Digital Video Recorder changes the ratings equation

TV’s fastest growing network isn’t a network at all — it’s the DVR.

Viewers significantly upped their DVR use during premiere week, helping to bolster sampling for several new series.

“This time of the year, the DVR is definitely a positive for the networks,” said CBS chief research officer David Poltrack. “In a world where it’s difficult to get your product sampled, the DVR is an enabler.”

According to premiere-week numbers, DVRs are actually extending primetime both earlier and later, which is good news for the nets. At least in week one, that means some viewers were consuming four or five hours of primetime fare a night instead of the usual three.

Over all, that may have contributed to the strong launches of several new shows — as frosh entries like “Glee,” “Modern Family” and “FlashForward” are all off to nice starts, and returnees “Big Bang Theory” and “NCIS” are back with a vengeance.

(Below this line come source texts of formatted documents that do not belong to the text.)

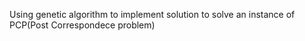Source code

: Using genetic algorithm to implement solution to solve an instance of PCP(Post Correspondece problem)
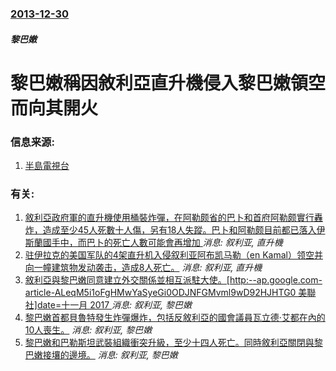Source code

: ### [2013-12-30](/news/2013/12/30/index.md)

##### 黎巴嫩
#  黎巴嫩稱因敘利亞直升機侵入黎巴嫩領空而向其開火 




### 信息来源:

1. [半島電視台](http://www.aljazeera.com/news/middleeast/2013/12/lebanon-says-army-fired-syrian-helicopters-2013123017154506912.html)

### 有关:

1. [敘利亞政府軍的直升機使用桶裝炸彈，在阿勒颇省的巴卜和首府阿勒颇實行轟炸，造成至少45人死數十人傷，另有18人失蹤。巴卜和阿勒颇目前都已落入伊斯蘭國手中，而巴卜的死亡人數可能會再增加 ](/zh/news/2015/05/30/敘利亞政府軍的直升機使用桶裝炸彈-在阿勒颇省的巴卜和首府阿勒颇實行轟炸-造成至少45人死數十人傷-另有18人失蹤-巴卜和.md) _消息: 叙利亚, 直升機_
2. [驻伊拉克的美国军队的4架直升机入侵叙利亚阿布凯马勒（en Kamal）领空并向一幢建筑物发动袭击，造成8人死亡。](/zh/news/2008/10/26/驻伊拉克的美国军队的4架直升机入侵叙利亚阿布凯马勒-en-Kamal-领空并向一幢建筑物发动袭击-造成8人死亡.md) _消息: 叙利亚, 直升機_
3. [ 敘利亞與黎巴嫩同意建立外交關係並相互派駐大使。[http:--ap.google.com-article-ALeqM5i1oFgHMwYaSyeGi0ODJNFGMvml9wD92HJHTG0 美聯社]date=十一月 2017 ](/zh/news/2008/08/14/敘利亞與黎巴嫩同意建立外交關係並相互派駐大使-http-apgooglecom-article-ALeqM5.md) _消息: 叙利亚, 黎巴嫩_
4. [黎巴嫩首都貝魯特發生炸彈爆炸，包括反敘利亞的國會議員瓦立德·艾都在內的10人喪生。](/zh/news/2007/06/13/黎巴嫩首都貝魯特發生炸彈爆炸-包括反敘利亞的國會議員瓦立德-艾都在內的10人喪生.md) _消息: 叙利亚, 黎巴嫩_
5. [黎巴嫩和巴勒斯坦武裝組織衝突升級，至少十四人死亡。同時敘利亞關閉與黎巴嫩接壤的邊境。](/zh/news/2007/05/20/黎巴嫩和巴勒斯坦武裝組織衝突升級-至少十四人死亡-同時敘利亞關閉與黎巴嫩接壤的邊境.md) _消息: 叙利亚, 黎巴嫩_

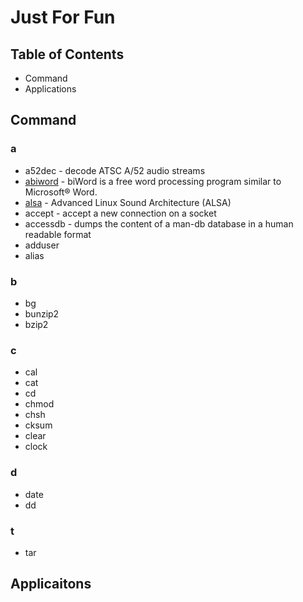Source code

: # Just For Fun
## Table of Contents
- Command
- Applications

## Command
### a
- a52dec - decode ATSC A/52 audio streams
- [abiword](https://www.abisource.com/) - biWord is a free word processing program similar to Microsoft® Word.
- [alsa](https://www.alsa-project.org/main/index.php/Main_Page) - Advanced Linux Sound Architecture (ALSA)
- accept - accept a new connection on a socket
- accessdb - dumps the content of a man-db database in a human readable format
- adduser
- alias

### b
- bg
- bunzip2
- bzip2

### c
- cal
- cat
- cd
- chmod
- chsh
- cksum
- clear
- clock

### d
- date
- dd

### t
 - tar 

## Applicaitons
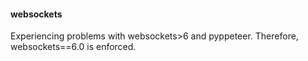 #### websockets
Experiencing problems with websockets>6 and pyppeteer. Therefore, 
websockets==6.0 is enforced.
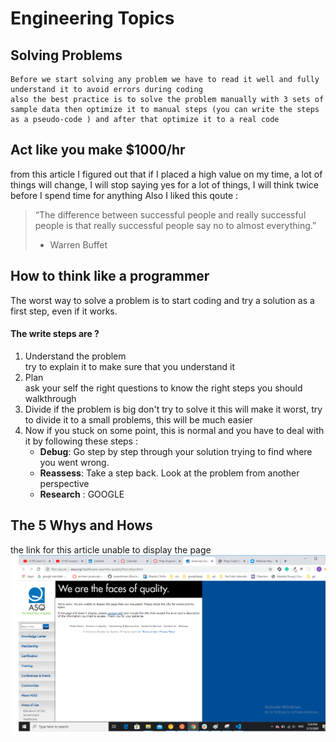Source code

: # Engineering Topics   

## Solving Problems  
    Before we start solving any problem we have to read it well and fully understand it to avoid errors during coding   
    also the best practice is to solve the problem manually with 3 sets of sample data then optimize it to manual steps (you can write the steps as a pseudo-code ) and after that optimize it to a real code 
    
  

## Act like you make $1000/hr 
   from this article I figured out that if I placed a high value on my time, a lot of things will change, I will stop saying yes for a lot of things, I will think twice before I spend time for anything 
   Also I liked this qoute : 

   > “The difference between successful people and really successful people is that really successful people say no to almost everything.”  
   > - Warren Buffet   

   
## How to think like a programmer
   The worst way to solve a problem is to start coding and try a solution as a first step, even if it works.
   #### The write steps are ?
   1. Understand the problem  
        try to explain it to make sure that you understand it 
   2. Plan   
        ask your self the right questions to know the right steps you should walkthrough
   3. Divide 
         if the problem is big don't try to solve it this will make it worst, try to divide it to a small problems, this will be much easier 
   4. Now if you stuck on some point, this is normal and you have to   deal with it by following these steps :
       - **Debug**: Go step by step through your solution trying to find where you went wrong.
       - **Reassess**: Take a step back. Look at the problem from another perspective
       - **Research** : GOOGLE 



## The 5 Whys and Hows
   the link for this article unable to display the page 
   ![ThePage](unavailable.png)
  
 


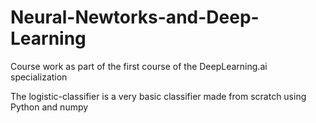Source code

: # Neural-Newtorks-and-Deep-Learning
Course  work as part of the first course of the DeepLearning.ai specialization

The logistic-classifier is a very basic classifier made from scratch using Python and numpy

“People are learning how to use the DVR to sample programs,” Poltrack said. “This is the perfect environment for that. People wanted to check out new shows but not miss the (season openers) of current shows.”

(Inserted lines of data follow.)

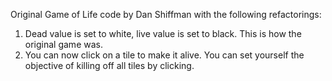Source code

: Original Game of Life code by Dan Shiffman with the following refactorings:
1. Dead value is set to white, live value is set to black. This is how the original game was.
2. You can now click on a tile to make it alive. You can set yourself the objective of killing off all tiles by clicking.
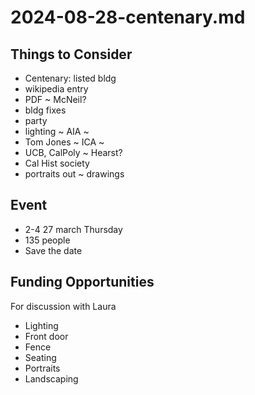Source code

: # 2024-08-28-centenary.md


## Things to Consider

* Centenary: listed bldg
* wikipedia entry
* PDF ~ McNeil?
* bldg fixes
* party
* lighting ~ AIA ~
* Tom Jones ~ ICA ~
* UCB, CalPoly ~ Hearst?
* Cal Hist society
* portraits out ~ drawings

## Event

* 2-4 27 march Thursday
* 135 people
* Save the date

## Funding Opportunities

For discussion with Laura

* Lighting
* Front door
* Fence
* Seating
* Portraits
* Landscaping


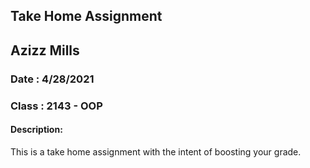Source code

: ## Take Home Assignment

## Azizz Mills 
### Date : 4/28/2021
### Class : 2143 - OOP

#### Description:
This is a take home assignment with the intent of boosting your grade. 



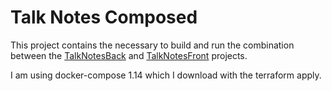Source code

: # Talk Notes Composed
This project contains the necessary to build and run the combination between the [TalkNotesBack](https://github.com/sebug/TalkNotesBack) and [TalkNotesFront](https://github.com/sebug/TalkNotesFront) projects.

I am using docker-compose 1.14 which I download with the terraform apply.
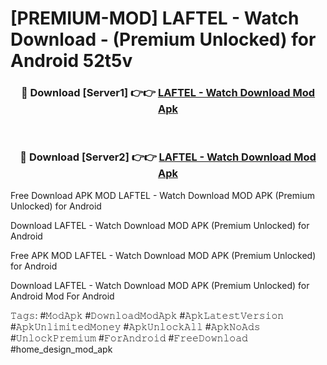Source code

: # [PREMIUM-MOD] LAFTEL - Watch Download - (Premium Unlocked) for Android 52t5v



<div align="center">
<h3>🔴 Download [Server1] 👉👉 <a href="https://momento.my/?title=LAFTEL_-_Watch_Download">LAFTEL - Watch Download Mod Apk</a></h3><br>

<h3>🔴 Download [Server2] 👉👉 <a href="https://momento.my/?title=LAFTEL_-_Watch_Download">LAFTEL - Watch Download Mod Apk</a></h3>
</div>



Free Download APK MOD LAFTEL - Watch Download MOD APK (Premium Unlocked) for Android

Download LAFTEL - Watch Download MOD APK (Premium Unlocked) for Android

Free APK MOD LAFTEL - Watch Download MOD APK (Premium Unlocked) for Android

Download LAFTEL - Watch Download MOD APK (Premium Unlocked) for Android Mod For Android

𝚃𝚊𝚐𝚜: #𝙼𝚘𝚍𝙰𝚙𝚔 #𝙳𝚘𝚠𝚗𝚕𝚘𝚊𝚍𝙼𝚘𝚍𝙰𝚙𝚔 #𝙰𝚙𝚔𝙻𝚊𝚝𝚎𝚜𝚝𝚅𝚎𝚛𝚜𝚒𝚘𝚗 #𝙰𝚙𝚔𝚄𝚗𝚕𝚒𝚖𝚒𝚝𝚎𝚍𝙼𝚘𝚗𝚎𝚢 #𝙰𝚙𝚔𝚄𝚗𝚕𝚘𝚌𝚔𝙰𝚕𝚕 #𝙰𝚙𝚔𝙽𝚘𝙰𝚍𝚜 #𝚄𝚗𝚕𝚘𝚌𝚔𝙿𝚛𝚎𝚖𝚒𝚞𝚖 #𝙵𝚘𝚛𝙰𝚗𝚍𝚛𝚘𝚒𝚍 #𝙵𝚛𝚎𝚎𝙳𝚘𝚠𝚗𝚕𝚘𝚊𝚍 #home_design_mod_apk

A recent study by Magna Global suggested that DVRs have been a marketing boon for the nets and are hardly the network killers that execs once feared.

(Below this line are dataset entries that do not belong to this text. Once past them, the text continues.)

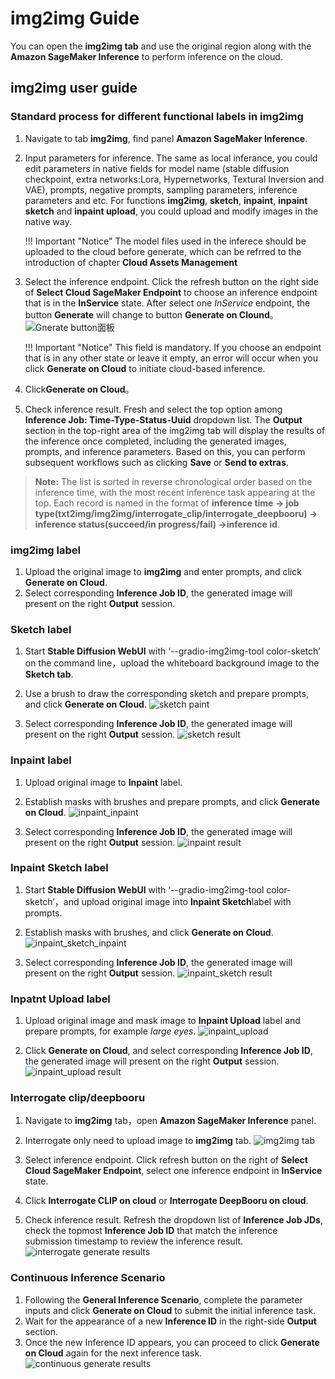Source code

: # img2img Guide
You can open the **img2img tab** and use the original region along with the **Amazon SageMaker Inference** to perform inference on the cloud.


## img2img user guide
### Standard process for different functional labels in img2img

1. Navigate to tab **img2img**, find panel **Amazon SageMaker Inference**.
2. Input parameters for inference. The same as local inferance, you could edit parameters in native fields for model name (stable diffusion checkpoint, extra networks:Lora, Hypernetworks, Textural Inversion and VAE), prompts, negative prompts, sampling parameters, inference parameters and etc. For functions **img2img**, **sketch**, **inpaint**, **inpaint sketch** and **inpaint upload**, you could upload and modify images in the native way.
    
    !!! Important "Notice" 
        The model files used in the inferece should be uploaded to the cloud before generate, which can be refrred to the introduction of chapter **Cloud Assets Management**
3. Select the inference endpoint. Click the refresh button on the right side of **Select Cloud SageMaker Endpoint** to choose an inference endpoint that is in the **InService** state. After select one *InService* endpoint, the button **Generate** will change to button **Generate on Clound**。
![Gnerate button面板](../images/txt2img-generate-button.png)

    !!! Important "Notice" 
        This field is mandatory. If you choose an endpoint that is in any other state or leave it empty, an error will occur when you click **Generate on Cloud** to initiate cloud-based inference.

4. Click**Generate on Cloud**。
5. Check inference result. Fresh and select the top option among **Inference Job: Time-Type-Status-Uuid** dropdown list. The **Output** section in the top-right area of the img2img tab will display the results of the inference once completed, including the generated images, prompts, and inference parameters. Based on this, you can perform subsequent workflows such as clicking **Save** or **Send to extras**.
> **Note:** The list is sorted in reverse chronological order based on the inference time, with the most recent inference task appearing at the top. Each record is named in the format of **inference time -> job type(txt2img/img2img/interrogate_clip/interrogate_deepbooru) -> inference status(succeed/in progress/fail) ->inference id**.


### img2img label

1. Upload the original image to **img2img** and enter prompts, and click **Generate on Cloud**.
2. Select corresponding **Inference Job ID**, the generated image will present on the right **Output** session. 


### Sketch label

1. Start **Stable Diffusion WebUI** with ‘--gradio-img2img-tool color-sketch’ on the command line，upload the whiteboard background image to the **Sketch tab**.
2. Use a brush to draw the corresponding sketch and prepare prompts, and click **Generate on Cloud**.
![sketch paint](../images/sketch_paint.png)

3. Select corresponding **Inference Job ID**, the generated image will present on the right **Output** session.
![sketch result](../images/sketch_result.png)



### Inpaint label

1. Upload original image to **Inpaint** label.
2. Establish masks with brushes and prepare prompts, and click **Generate on Cloud**.
![inpaint_inpaint](../images/inpaint_inpaint.png)

3. Select corresponding **Inference Job ID**, the generated image will present on the right **Output** session.
![inpaint result](../images/inpaint_result.png)


### Inpaint Sketch label

1. Start **Stable Diffusion WebUI** with ‘--gradio-img2img-tool color-sketch’，and upload original image into **Inpaint Sketch**label with prompts.
2. Establish masks with brushes, and click **Generate on Cloud**.
![inpaint_sketch_inpaint](../images/inpaint_sketch_inpaint.png)

3. Select corresponding **Inference Job ID**, the generated image will present on the right **Output** session.
![inpaint_sketch result](../images/inpaint_sketch_result.png)


### Inpatnt Upload label

1. Upload original image and mask image to **Inpaint Upload** label and prepare prompts, for example *large eyes*.
![inpaint_upload](../images/inpaint_upload_tab.png)

2. Click **Generate on Cloud**, and select corresponding **Inference Job ID**, the generated image will present on the right **Output** session.
![inpaint_upload result](../images/inpaint_upload_result.png)



### Interrogate clip/deepbooru

1. Navigate to **img2img** tab，open **Amazon SageMaker Inference** panel.
2. Interrogate only need to upload image to **img2img** tab.
![img2img tab](../images/clip_tab.png)

3. Select inference endpoint. Click refresh button on the right of **Select Cloud SageMaker Endpoint**, select one inference endpoint in **InService** state.
4. Click **Interrogate CLIP on cloud** or **Interrogate DeepBooru on cloud**.
5. Check inference result. Refresh the dropdown list of **Inference Job JDs**, check the topmost **Inference Job ID** that match the inference submission timestamp to review the inference result.
![interrogate generate results](../images/clip.png)

### Continuous Inference Scenario

1. Following the **General Inference Scenario**, complete the parameter inputs and click **Generate on Cloud** to submit the initial inference task.
2. Wait for the appearance of a new **Inference ID** in the right-side **Output** section.
3. Once the new Inference ID appears, you can proceed to click **Generate on Cloud** again for the next inference task.
![continuous generate results](../images/continue-inference.png)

But as DVR penetration — currently at 33% of TV households — continues to grow, it also means both the networks and local stations are increasingly competing with pre-recorded fare as viewers opt to avoid live TV. In some cases, that means nets are competing with programming from their own lineup that aired earlier in the week or night.

When viewers start watching primetime fare at 6 or 7 p.m., or at 11 p.m. or midnight, that’s good for the primetime bean counters — but not so good for local newscasts, syndicated fare in prime access or latenight yakkers.

Those programs are now all competing with primetime programming stored on DVRs. In other words, Conan O’Brien’s competition isn’t just David Letterman or “Nightline” — it’s that episode of “The Office” that aired earlier in the evening.

Those hours before and after primetime, as well as on Friday and Saturday nights, have became catch-up time for viewers. According to Poltrack, DVR use was up 46% on Friday in primetime compared to last year — which further explains why the nets barely registered on the night.

“There’s so much on Thursday night that people want to watch, so many programs, that last week a lot of that Thursday-night viewing spilled into Friday,” he said.

Poltrack suspects that some of those Friday shows were then recorded by viewers and played back on Saturday.

For Monday through Thursday last week, DVR playback during primetime hours was up around 36%, and up 34% during 11 p.m. newscasts and 27% during latenight.

Because the nets are getting credit for much of that viewing — thanks to the now-industry standard C3 measurement — and it’s hard to tell at what exact moment viewers are watching certain time-shifting shows, Turner research chief Jack Wakshlag said he doesn’t expect the leap in DVR usage to have much of an impact on network behavior.

“It’s a significant viewing source, we know it’s there, but I don’t know if it’s a negative for the industry,” Wakshlag said. “All this DVR viewing is incremental.”

For all the talk that the networks experienced a strong premiere week, Wakshlag noted that the nets were still down as a whole in week one vs. last year.

But broadcasters are still holding out for a Nielsen boost once C3 and live-plus-7 data (measurements that include DVR usage over the course of several days) arrives in the next few weeks.

Separately, Poltrack said early numbers on streaming video consumption of primetime fare also appears to be up by a healthy amount vs. last year.